WHAT IS EXPECTED
Reproduce word for word the part of the text on Descartes and the thinking mind, starting at "Not only does" and ending at "other mental operations.".

START TEXT UNDER STUDY

Not only does the cogito prove Descartes' existence, but, as Descartes next points out in principle I.8, it even proves what he is. He is a thing that thinks. In order to better understand what this means, Descartes tries to give a definition of "thought" in principle I.9. By "thought" he tells us, he means to refer to anything marked by awareness or consciousness. This does not just include reasoning or other such intellectual activities but also imagining, sensing, willing, believing, doubting, hoping, dreading, and all other mental operations.

Having proved that he is a thinking being, Descartes then goes on to prove that we know the existence of the mind better than we know the existence of body. The argument, stated in principle I.11, goes as follows: (1) Every attribute or quality must belong to some substance (since this is in the very nature of an attribute or quality); (2) the more attributes we discover of a substance the better we know it exists; (3) whenever we come to know an attribute of anything, we also come to know an attribute of our mind—the attribute responsible for our coming to know whatever attribute it is we came to know. In addition, we come to know this mental attribute with much more certainty than we come to know whatever other attribute is in question. For instance, we might think we come to know what a flower is by seeing it. However, we might be wrong to judge that the flower is red. What we cannot be wrong about is that we made this judgment and that we had this sensation. And thus we are reinforced in the knowledge that our mind exists.

END TEXT UNDER STUDY
START GIVEN RECORDS

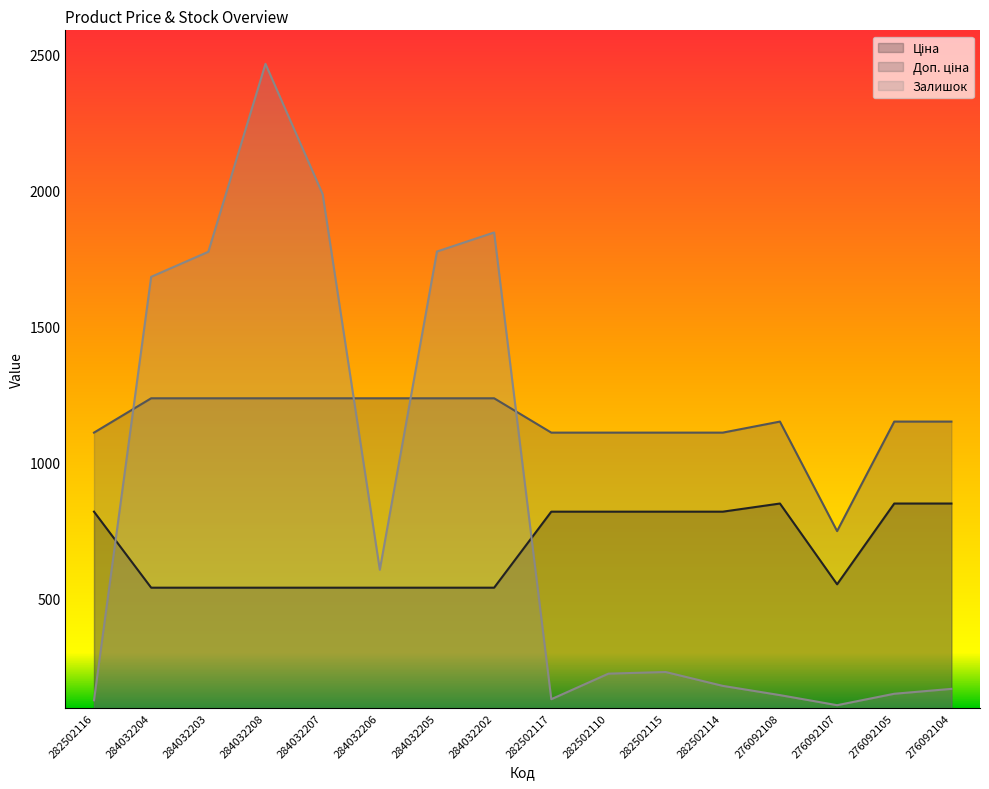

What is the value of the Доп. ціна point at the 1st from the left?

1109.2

END GIVEN RECORDS
START GIVEN RECORDS

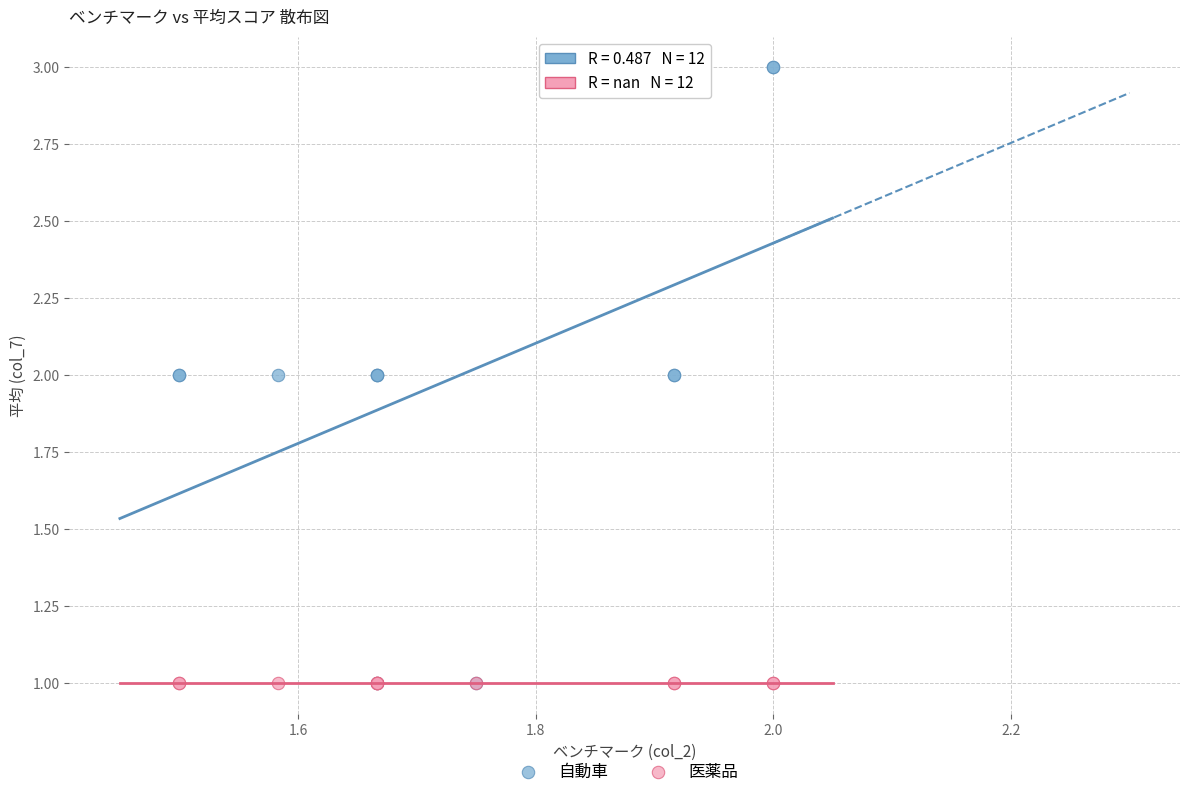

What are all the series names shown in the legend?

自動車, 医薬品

END GIVEN RECORDS
START GIVEN RECORDS

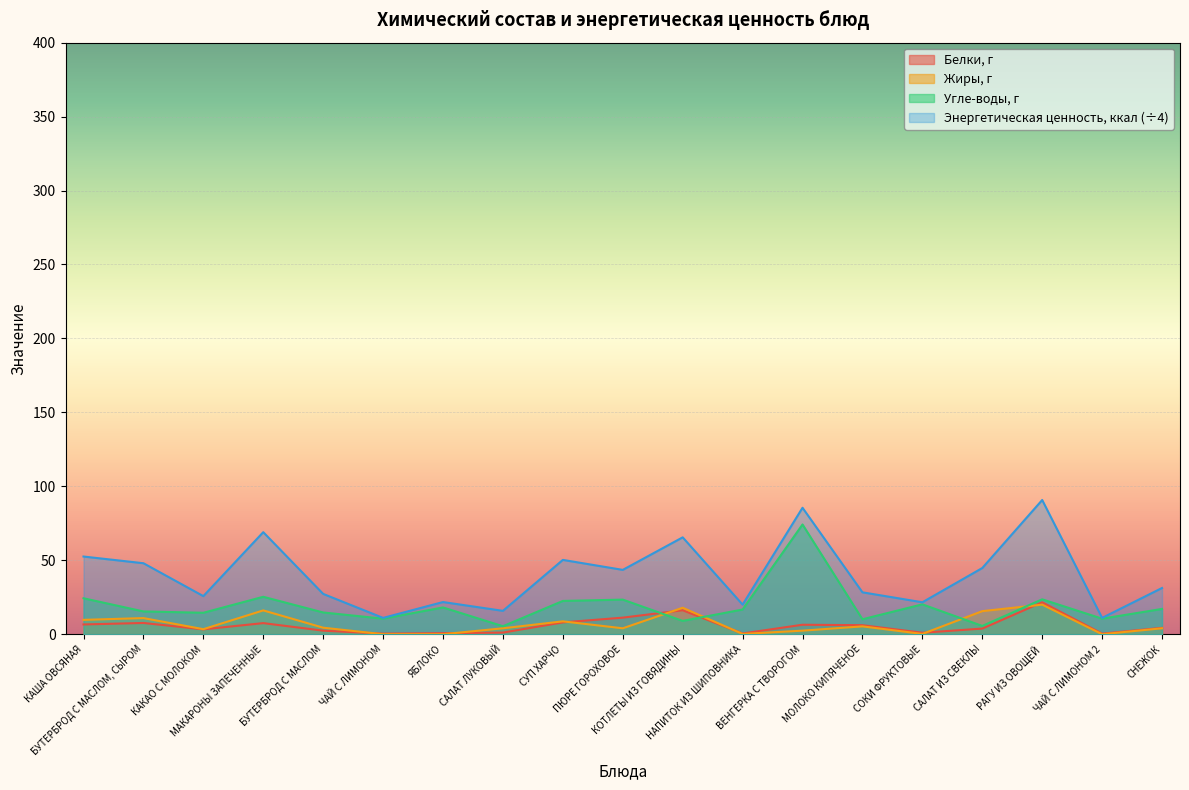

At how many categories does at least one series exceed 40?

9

END GIVEN RECORDS

ANSWER TO THE PROBLEM
Not only does the cogito prove Descartes' existence, but, as Descartes next points out in principle I.8, it even proves what he is. He is a thing that thinks. In order to better understand what this means, Descartes tries to give a definition of "thought" in principle I.9. By "thought" he tells us, he means to refer to anything marked by awareness or consciousness. This does not just include reasoning or other such intellectual activities but also imagining, sensing, willing, believing, doubting, hoping, dreading, and all other mental operations.